In one article, I cited your book, which could easily be the foundation for such a initiative. Tamara Schenk has been writing some great stuff on sales management enablement as well, with more coming soon. We all need to keep beating the drum and helping grow the practice.
Stay the course,
Mike
David Brock says
Thanks Mike. You, Tamara, and a few others have been leaders in this discussion. Enabling sales management has been a critical missing element from the sales enablement discussion for years. Managers have the potential of driving more improvement in sales performance than perhaps anything else. It’s time we start focusing on how we enable them to do so.
Tim Ohai says
Fully agree, Dave (and Mike). Sales enablement is about the full selling system (roles, processes, relationships, technology, etc.), not simply the sale. Thanks for expanding the conversation.
David Brock says
Thanks Tim! Enabling sales management has been missing from the overall sales enablement and performance management discussion too long.
Don Mulhern says
Right on Dave! I’ve come to realize that a top down approach to enablement/improvement is the best way, starting with senior leadership support and culture, then sales managers, then reps. Not much of a revelation since you and others have written about it. But I’ve also learned the hard way through experience.
David Brock says
Thanks Don!
Craig Nelson says
Thanks for bringing to light the importance of enabling the sales manager! Enabling sales success is a massive market and over the years tools for sales staff and content for buyers has been the focus. However, without a holistic approach to engage, enable and support the ongoing success of the sales manager the value in these investments are not fully realized. Further, the alignment of the sales manager, training manager and sales ops manager is proving to be great way to focus efforts on high-value enablement while retiring the low-value enablement that is pushed to sales people daily. From a sales person’s perspective more enablement is not more and the front line sales manager knows what makes a difference in the development of their staff and the advancement of deals they are involved in daily.
David Brock says
Love this perspective Craig. It seems we are too focused on the low value enablement rather than those areas that have the greatest leverage.
Tamara Schenk says
Absolutely, we are on the same wavelength, Dave!
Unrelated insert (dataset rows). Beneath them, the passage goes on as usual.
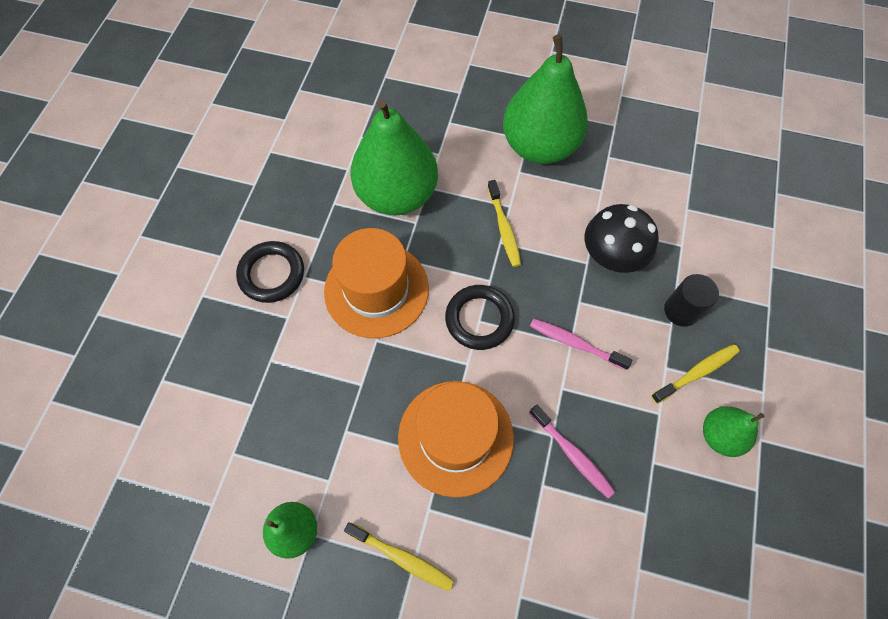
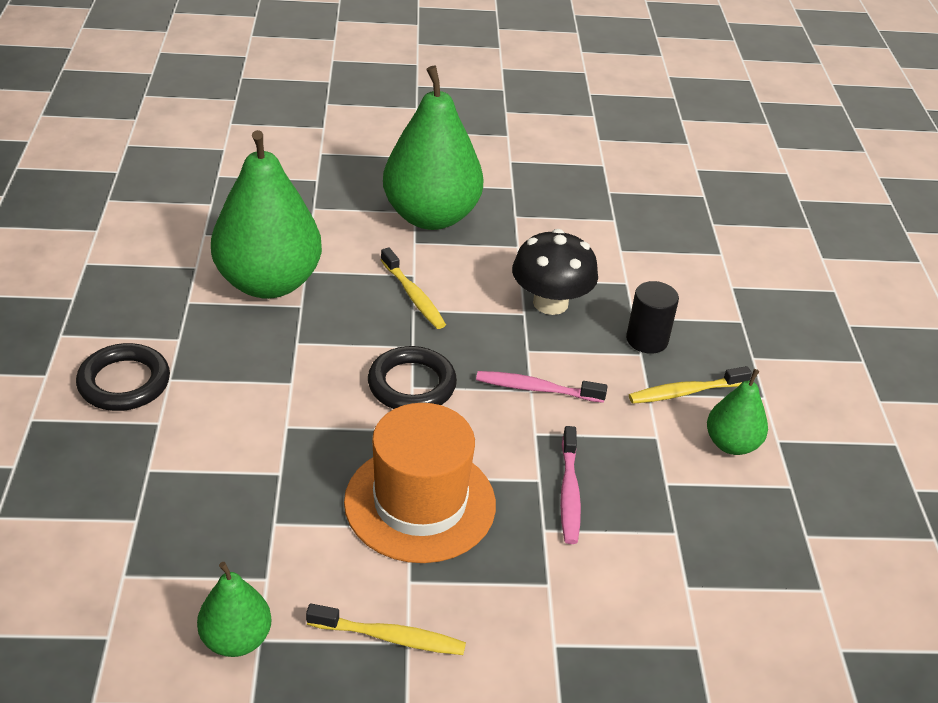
camera: 20 degrees left, 25 degrees down
orange hat [324,228,429,338] -> none
pink toothbrush [529,404,615,498] -> pink toothbrush turned 60 degrees clockwise [560,426,581,544]
yellow toothbrush [651,344,740,404] -> yellow toothbrush turned 150 degrees counterclockwise [629,366,752,404]

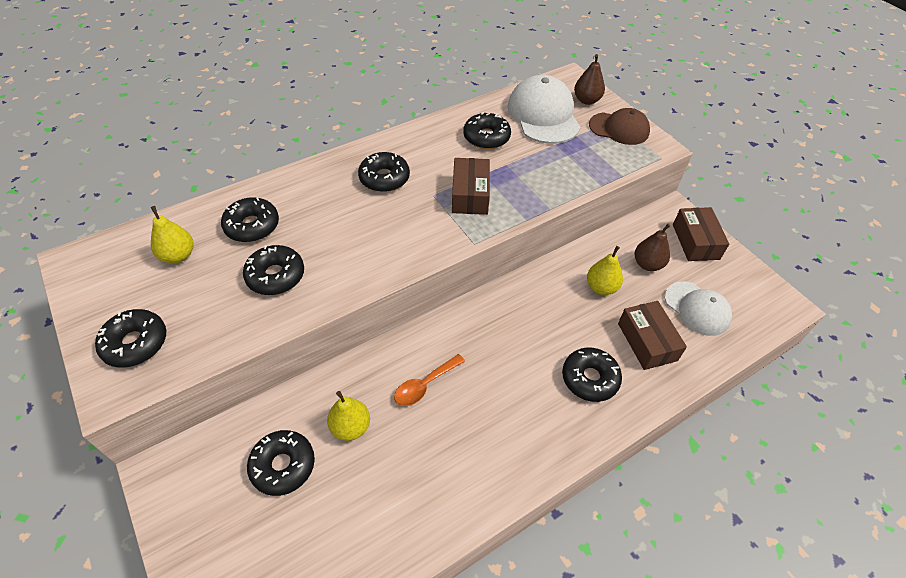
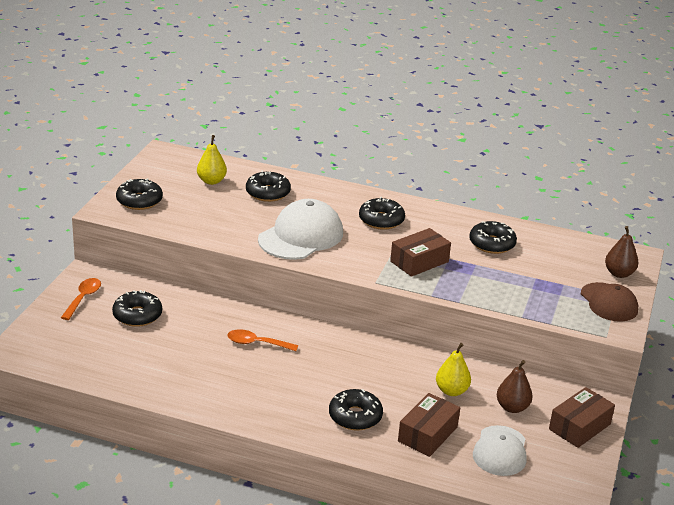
camera: 50 degrees right, 20 degrees down
black donut [243,245,304,295] -> none
yellow pear [327,391,370,441] -> none
white cap [507,75,581,144] -> white cap moved to [258,199,343,260]
none -> orange spoon [61,278,101,320]

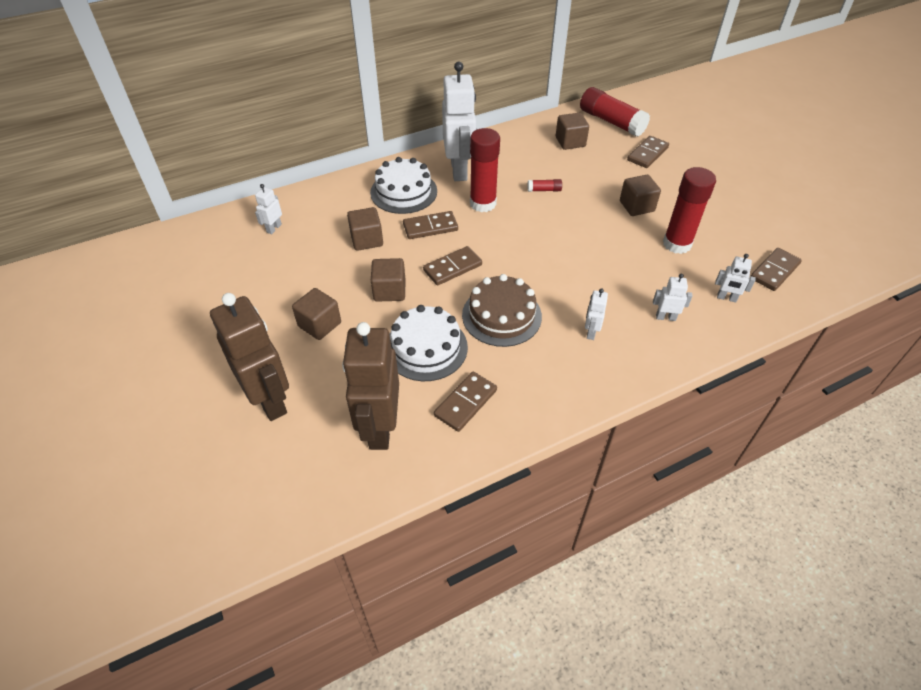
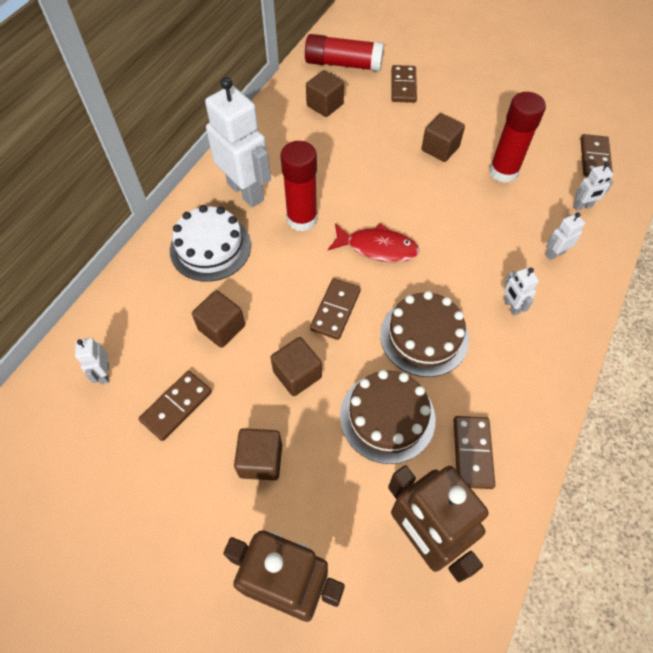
camera: 35 degrees left, 10 degrees up
white cake [390,305,468,381] -> brown cake [340,370,435,464]
brown domino [403,211,458,239] -> brown domino moved to [139,371,212,441]
red glue stick [527,179,562,192] -> none
none -> red fish [328,223,420,262]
At CSO Insights, we tackle this issue for more than three years now, and our data proves the relevance and the significance of well developped (frontine) sales managers.
And I also guess that we are the only one woo have the managers already included in our definition of sales force enablement:
“Sales force enablement is a strategic, cross-functional discipline to drive sales results and productivity, by providing integrated training, content and coaching services for salespeople and frontline sales managers, along the entire customer’s journey, powered by technology.”
One of the key issues is first to really understand the complexity of the sales manager role itself before sales manager enablement can begin.
And then, it’s not only about coaching, sales managers need a holistic and tailored development program for their specific role.
Our 2016 sales enablement optimization study with two relevant chapters regarding the matter can be downloaded at our landing page: https://www.csoinsights.com/
Best,
Tamara
David Brock says
Thanks Tamara for continuing to be an outstanding thought leader in this space.
Caroline Cronk says
“Front line sales managers are the single biggest influencers of sales performance. It’s the front line sales manager’s job to maximize the performance of everyone on their team.”
It’s true that the front line sales managers are important to their teams’ successes. They are not only responsible for training their team, but they are also coaches and motivators. If any part of this process is lacking, the teams won’t perform optimally.